Extract every line from the one containing "pose: elev=301.5 azim=179.1" through the final line of the rows below, inclusive, and reproduce each one verbatim. Leave the pictures out of your answer.

Lines of data:
= = = = =
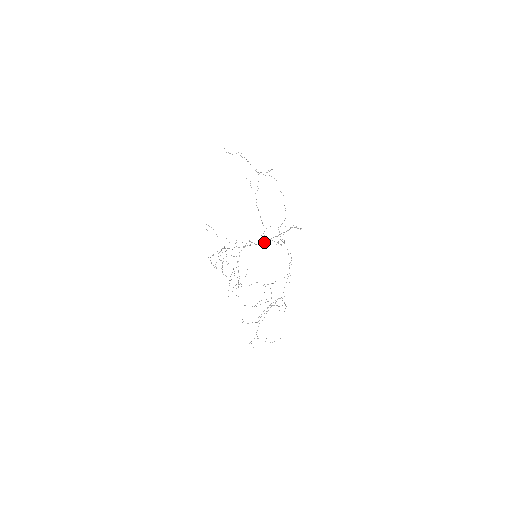
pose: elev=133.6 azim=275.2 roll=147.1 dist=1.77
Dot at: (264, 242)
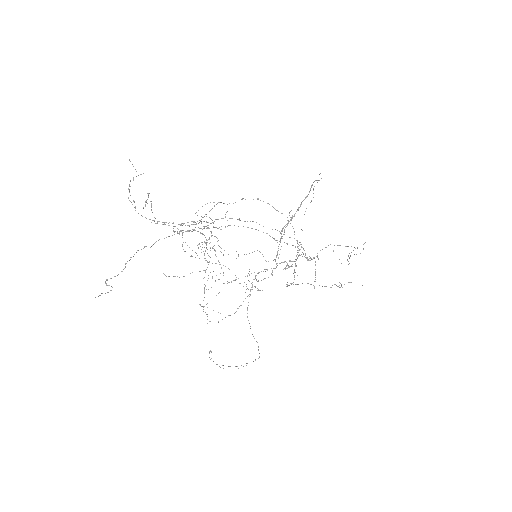
Dot at: (284, 262)
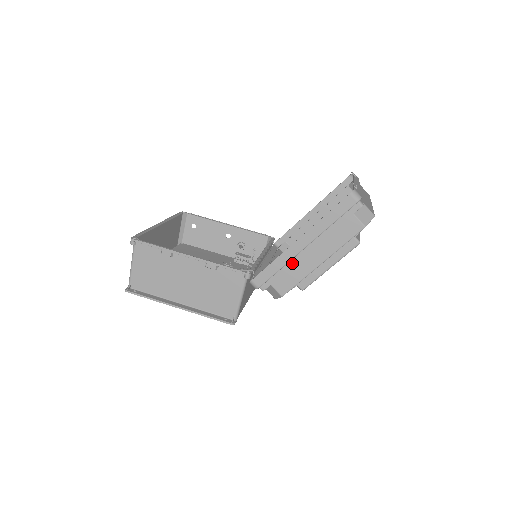
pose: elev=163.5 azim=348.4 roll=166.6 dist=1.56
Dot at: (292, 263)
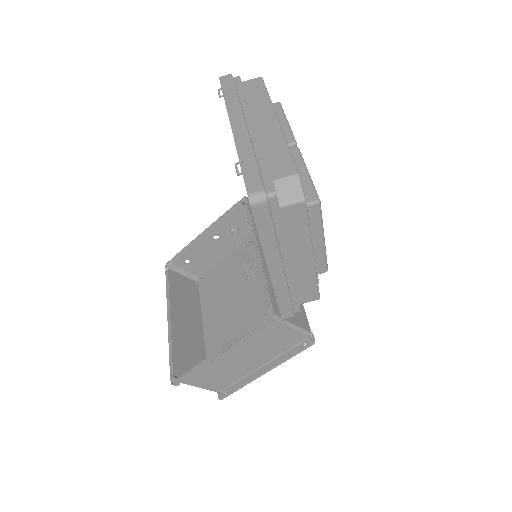
Dot at: (291, 282)
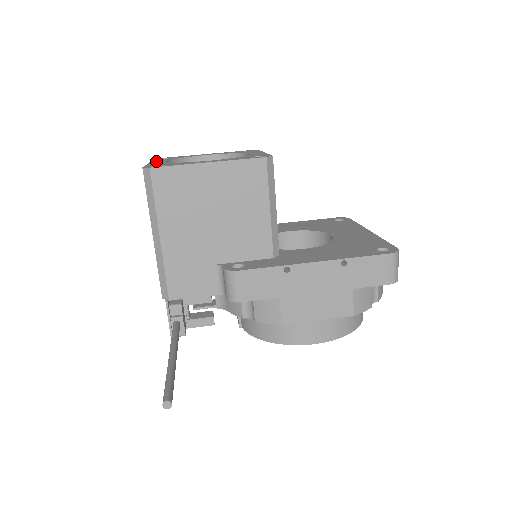
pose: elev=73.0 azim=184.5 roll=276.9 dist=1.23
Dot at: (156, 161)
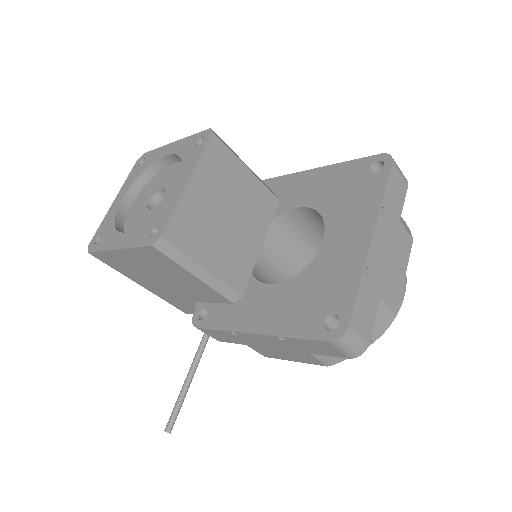
Dot at: (121, 192)
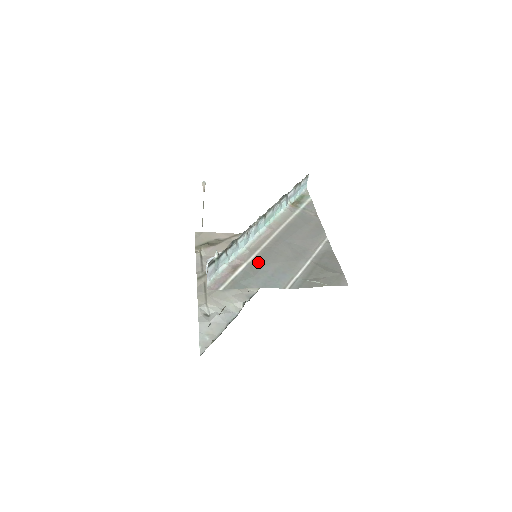
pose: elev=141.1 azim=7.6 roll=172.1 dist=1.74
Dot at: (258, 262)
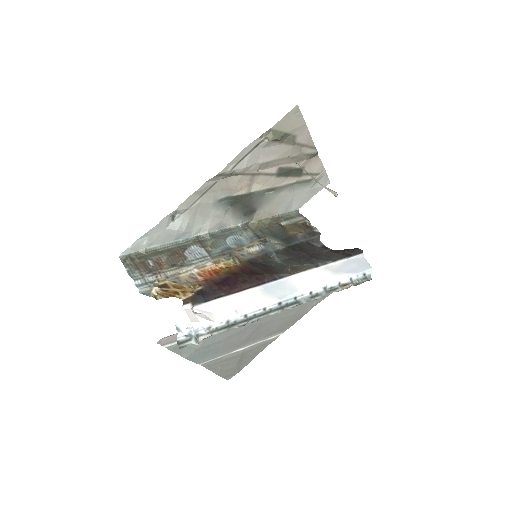
Dot at: (219, 335)
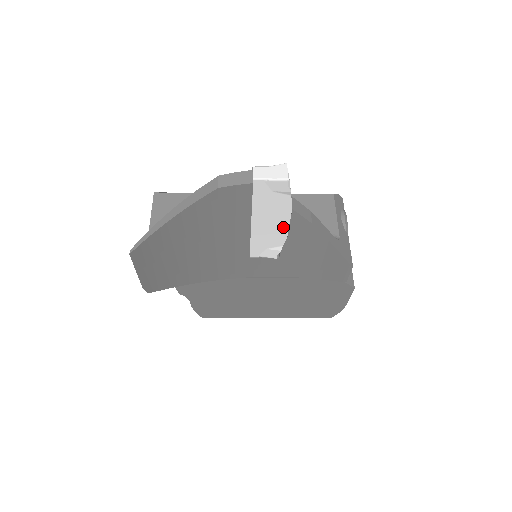
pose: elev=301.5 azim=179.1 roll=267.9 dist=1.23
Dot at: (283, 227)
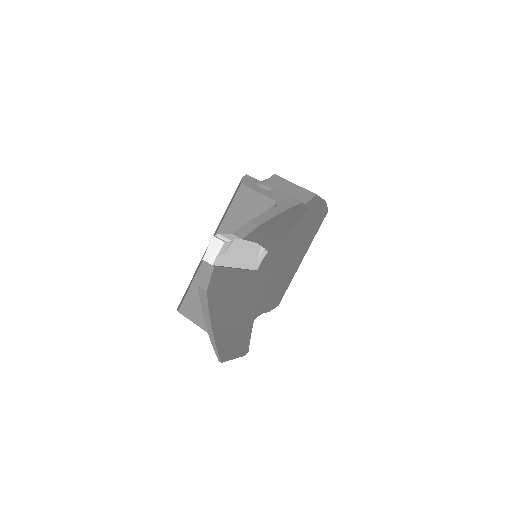
Dot at: (250, 246)
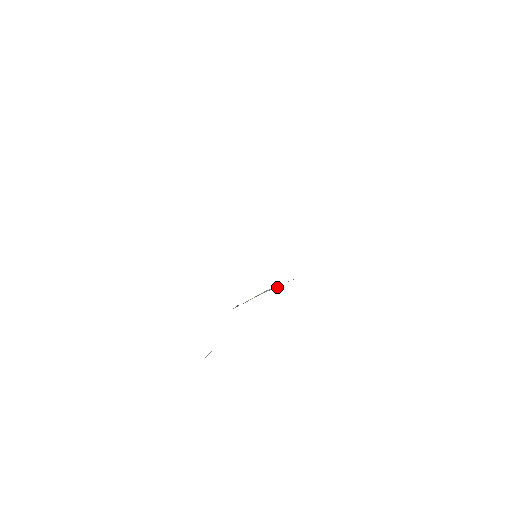
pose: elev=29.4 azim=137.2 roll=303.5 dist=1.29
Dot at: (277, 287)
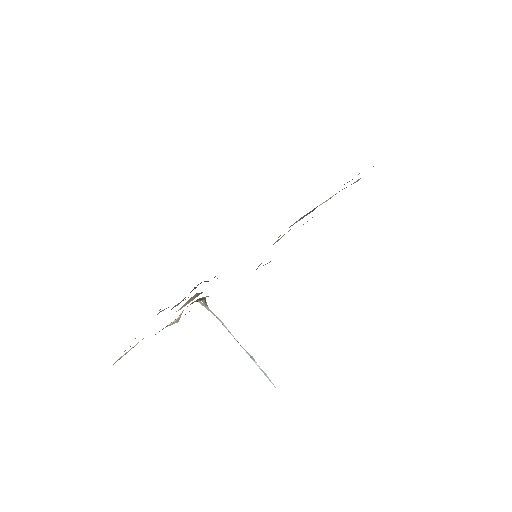
Dot at: (262, 371)
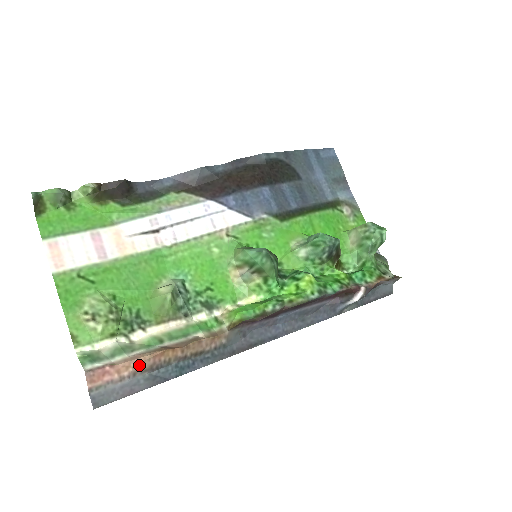
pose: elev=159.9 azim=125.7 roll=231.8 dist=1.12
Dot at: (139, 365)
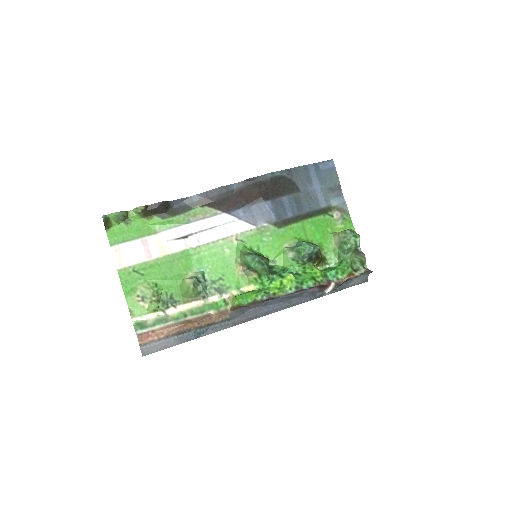
Dot at: (170, 332)
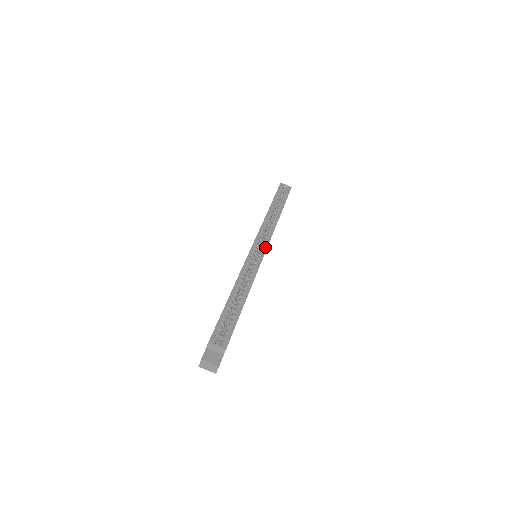
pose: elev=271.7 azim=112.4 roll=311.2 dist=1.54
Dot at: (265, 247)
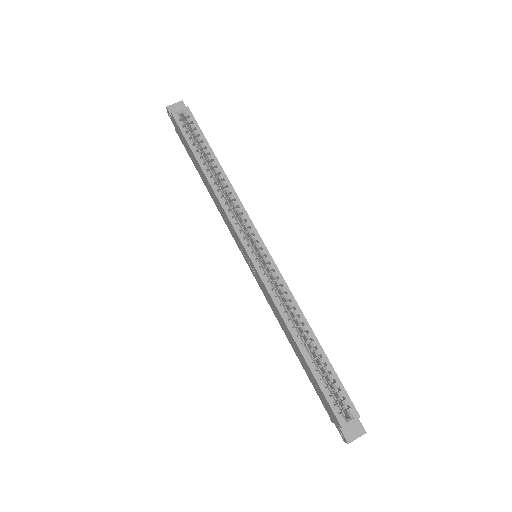
Dot at: (262, 245)
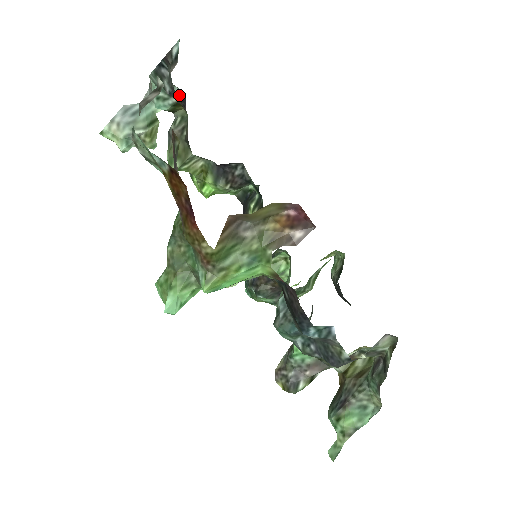
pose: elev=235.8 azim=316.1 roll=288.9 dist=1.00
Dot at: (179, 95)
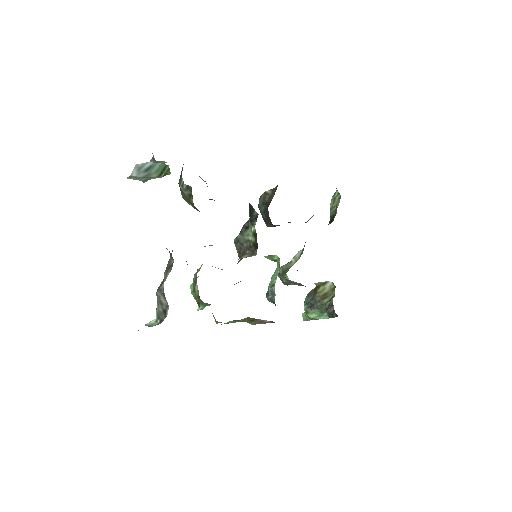
Dot at: occluded
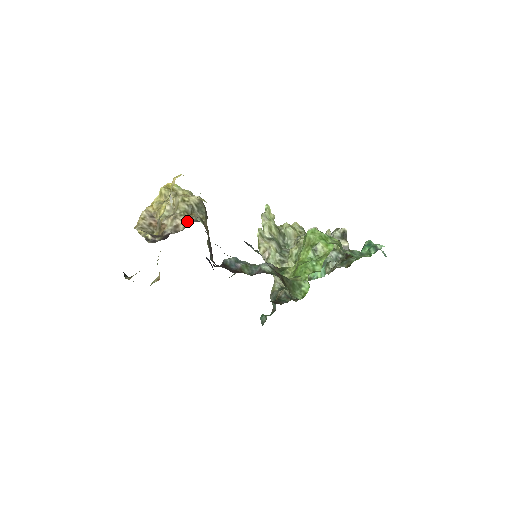
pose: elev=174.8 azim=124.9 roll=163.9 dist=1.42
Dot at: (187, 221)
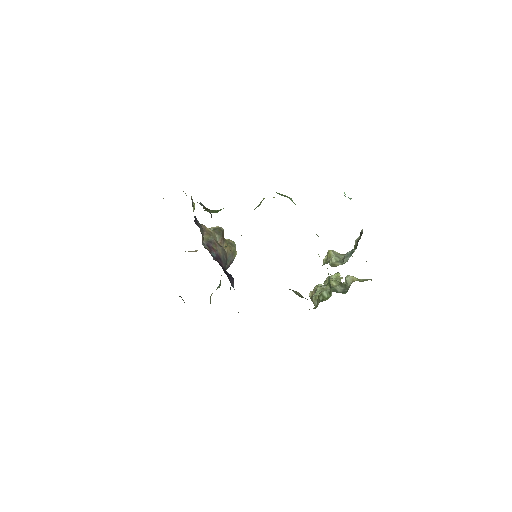
Dot at: occluded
= = = = =
(Exercise result):
pose: elev=301.5 azim=179.1 roll=267.9 dist=1.23
Dot at: (283, 227)
Dot at: (250, 246)
pose: elev=29.4 azim=137.2 roll=303.5 dist=1.29
Dot at: (277, 287)
Dot at: (262, 371)
pose: elev=159.9 azim=125.7 roll=231.8 dist=1.12
Dot at: (139, 365)
Dot at: (170, 332)
pose: elev=271.7 azim=112.4 roll=311.2 dist=1.54
Dot at: (265, 247)
Dot at: (262, 245)
pose: elev=235.8 azim=316.1 roll=288.9 dist=1.00
Dot at: (179, 95)
Dot at: occluded
pose: elev=174.8 azim=124.9 roll=163.9 dist=1.42
Dot at: (187, 221)
Dot at: occluded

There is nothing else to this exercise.